● **EXERCISES TO COMPLETE**
• 1. According to the fly rod sale thread, what line weight is the rod rated for?
• 2. Pick up the fly rod sale thread after its final post and continue it.

● **EXERCISE TEXT**
****************

# 8' Sage "Training" Fly Rod



## Sandcrab (Mar 20, 2002)

8'
5/6 wt line
Cloth sack and aluminum tube

This rod was mass produced to teach people how to fly fish. Do not expect to see Sage's high quality components on this rod.

Local pickup: $20
Shipped: $30


----------



## Garboman (Jul 22, 2010)

I will take it and get a postal money order made out for $30 

I will send you a PM and we can trade contact and address information.


----------



## Sandcrab (Mar 20, 2002)

Sale pending to Garboman


----------



## Garboman (Jul 22, 2010)

Thanks USPS Money Order went out by mail this afternoon. Looking forward to putting new guides on this rod and catching some wily Smallmouth on Muddler Minnows.


----------



## Sandcrab (Mar 20, 2002)

Thanks. Money order received. Rod will be mailed out Monday.

****************

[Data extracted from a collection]
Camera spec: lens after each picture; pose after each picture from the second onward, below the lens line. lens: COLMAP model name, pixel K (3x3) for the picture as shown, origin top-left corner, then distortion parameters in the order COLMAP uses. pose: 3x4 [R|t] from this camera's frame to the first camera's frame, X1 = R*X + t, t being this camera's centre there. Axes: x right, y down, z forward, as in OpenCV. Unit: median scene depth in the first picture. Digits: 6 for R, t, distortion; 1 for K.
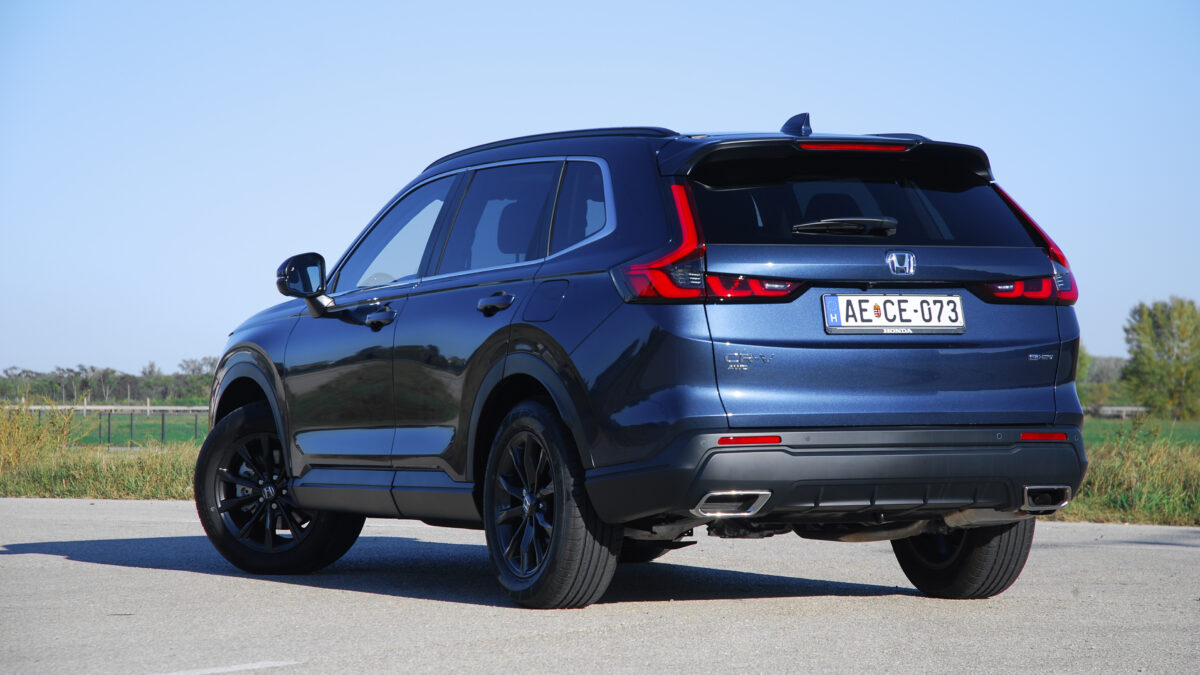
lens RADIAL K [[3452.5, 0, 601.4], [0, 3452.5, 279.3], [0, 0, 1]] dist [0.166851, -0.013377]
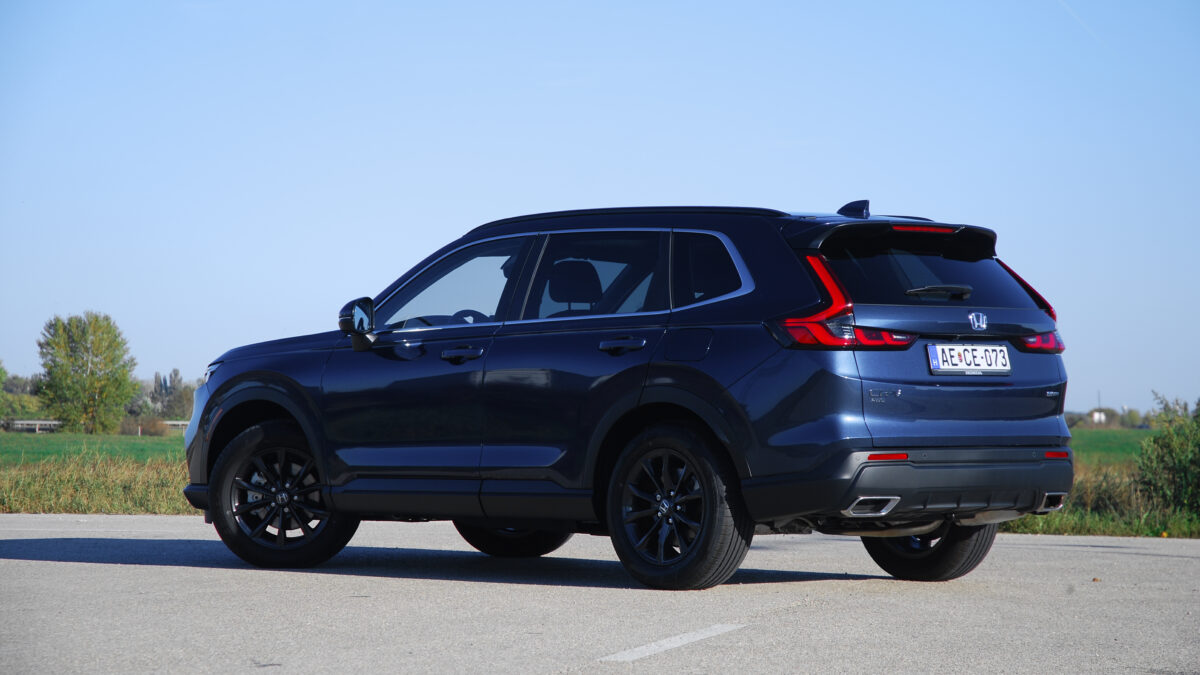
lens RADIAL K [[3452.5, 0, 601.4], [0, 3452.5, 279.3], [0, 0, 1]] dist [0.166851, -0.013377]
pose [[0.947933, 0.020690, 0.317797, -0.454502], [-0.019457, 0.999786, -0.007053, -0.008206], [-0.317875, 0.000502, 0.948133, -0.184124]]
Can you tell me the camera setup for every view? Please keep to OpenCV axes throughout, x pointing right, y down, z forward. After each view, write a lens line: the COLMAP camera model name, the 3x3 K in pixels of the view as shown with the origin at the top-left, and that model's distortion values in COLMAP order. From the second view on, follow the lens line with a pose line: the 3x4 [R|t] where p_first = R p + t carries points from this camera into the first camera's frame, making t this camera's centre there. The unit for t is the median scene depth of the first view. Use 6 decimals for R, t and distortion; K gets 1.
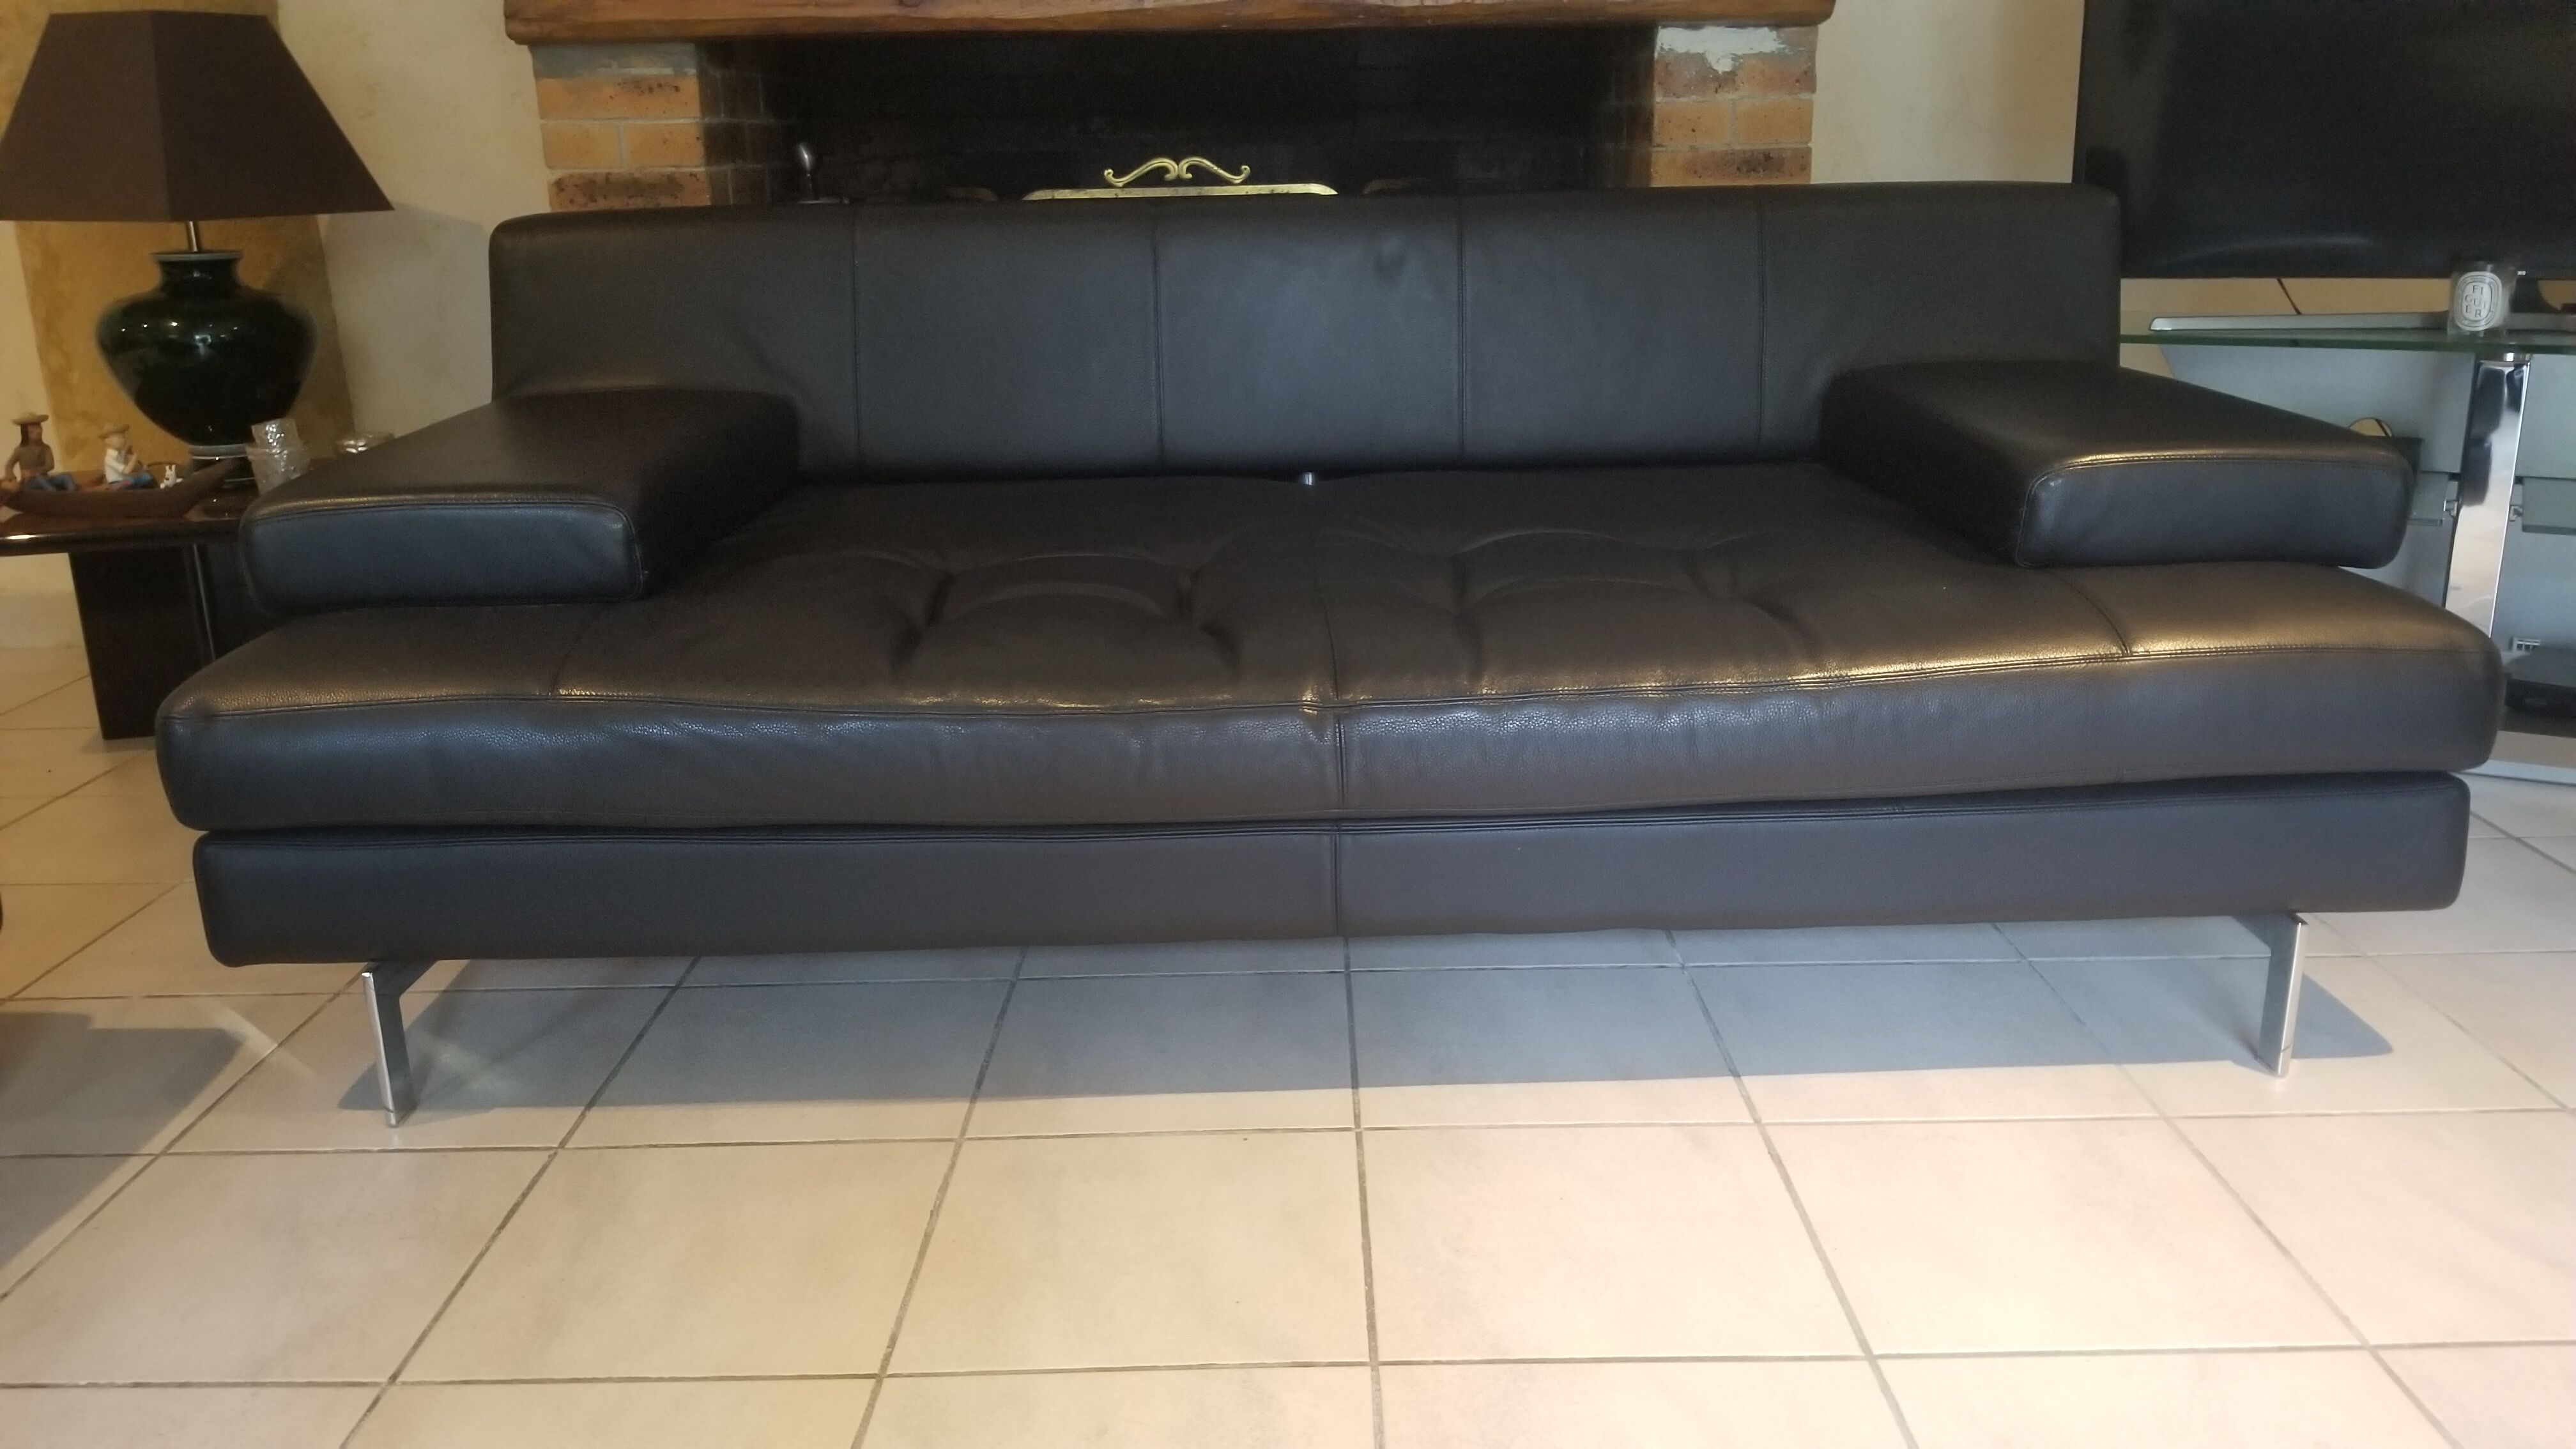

****************

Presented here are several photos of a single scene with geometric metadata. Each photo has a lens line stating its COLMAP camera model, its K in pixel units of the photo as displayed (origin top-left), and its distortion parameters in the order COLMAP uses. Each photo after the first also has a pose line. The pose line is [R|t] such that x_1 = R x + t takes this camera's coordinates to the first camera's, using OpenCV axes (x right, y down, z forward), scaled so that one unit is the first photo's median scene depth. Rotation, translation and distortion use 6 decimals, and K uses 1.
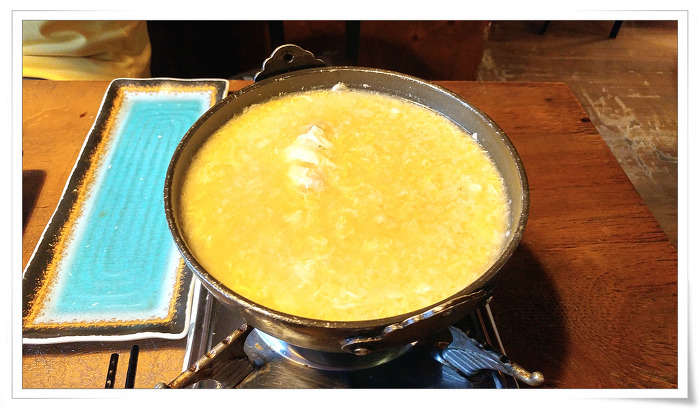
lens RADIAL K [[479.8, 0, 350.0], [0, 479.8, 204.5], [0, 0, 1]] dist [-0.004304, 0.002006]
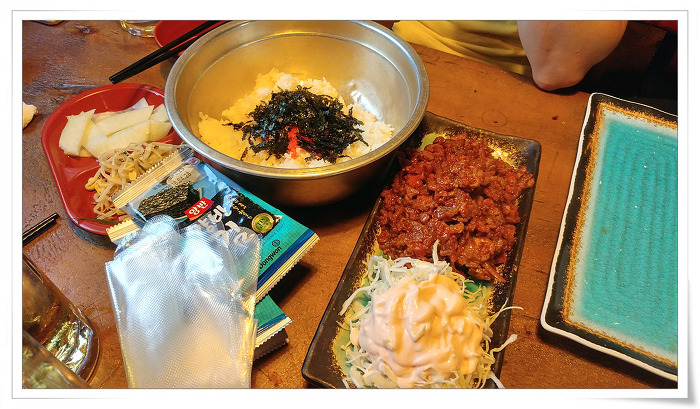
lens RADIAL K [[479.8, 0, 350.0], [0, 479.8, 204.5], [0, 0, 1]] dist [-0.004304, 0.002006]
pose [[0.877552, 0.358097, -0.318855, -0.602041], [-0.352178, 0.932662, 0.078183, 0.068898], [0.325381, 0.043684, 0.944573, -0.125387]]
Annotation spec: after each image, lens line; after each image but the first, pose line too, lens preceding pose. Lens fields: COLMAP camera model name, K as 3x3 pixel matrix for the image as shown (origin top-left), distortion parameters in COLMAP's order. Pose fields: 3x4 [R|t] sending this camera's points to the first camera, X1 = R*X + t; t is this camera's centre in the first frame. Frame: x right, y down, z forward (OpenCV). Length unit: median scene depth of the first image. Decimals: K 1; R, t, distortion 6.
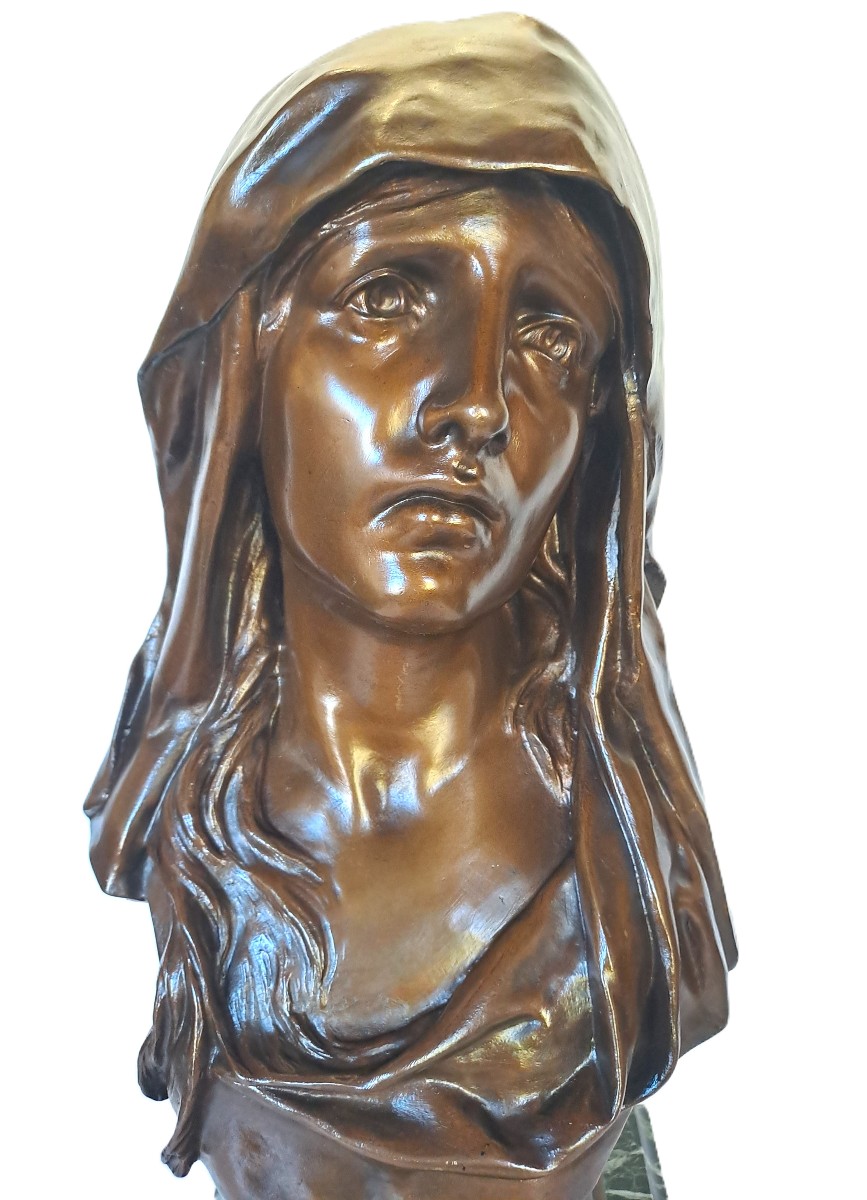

****************

● **TASK RESPONSES**
• 1. A 5/6 wt line.

• 2.
----------



## Sandcrab (Mar 20, 2002)

Posr office closed today..


----------



## Sandcrab (Mar 20, 2002)

Mailed out today


----------



## Garboman (Jul 22, 2010)

Received Thanks.

Replaced Stripper guide and added another smaller stripper guide.

Mounted new reel and 5 WT line.

This rod is nice and responsive in my front yard, throws tight loops

I have a 6WT Loomis and this Sage is right there with it in terms of feel.

I once read a story of a New York Writer who belonged to a Fishing Club on the Beaverkill River in the 1960s

He wrote that once he handled a new Hardy Rod, all other rods felt like a Bum.

This Sage is not a Bum.

Thanks Again,,


----------



## Sandcrab (Mar 20, 2002)

Glad you can put it to use. I have built two fly rods and one - a Lamiglas XMG 50 in 4 wt is my fav. Trout waters are almost non existent in DE. I go to Western MD or the Gunpowder for all my trout fishing now.

Again have fun with the rod.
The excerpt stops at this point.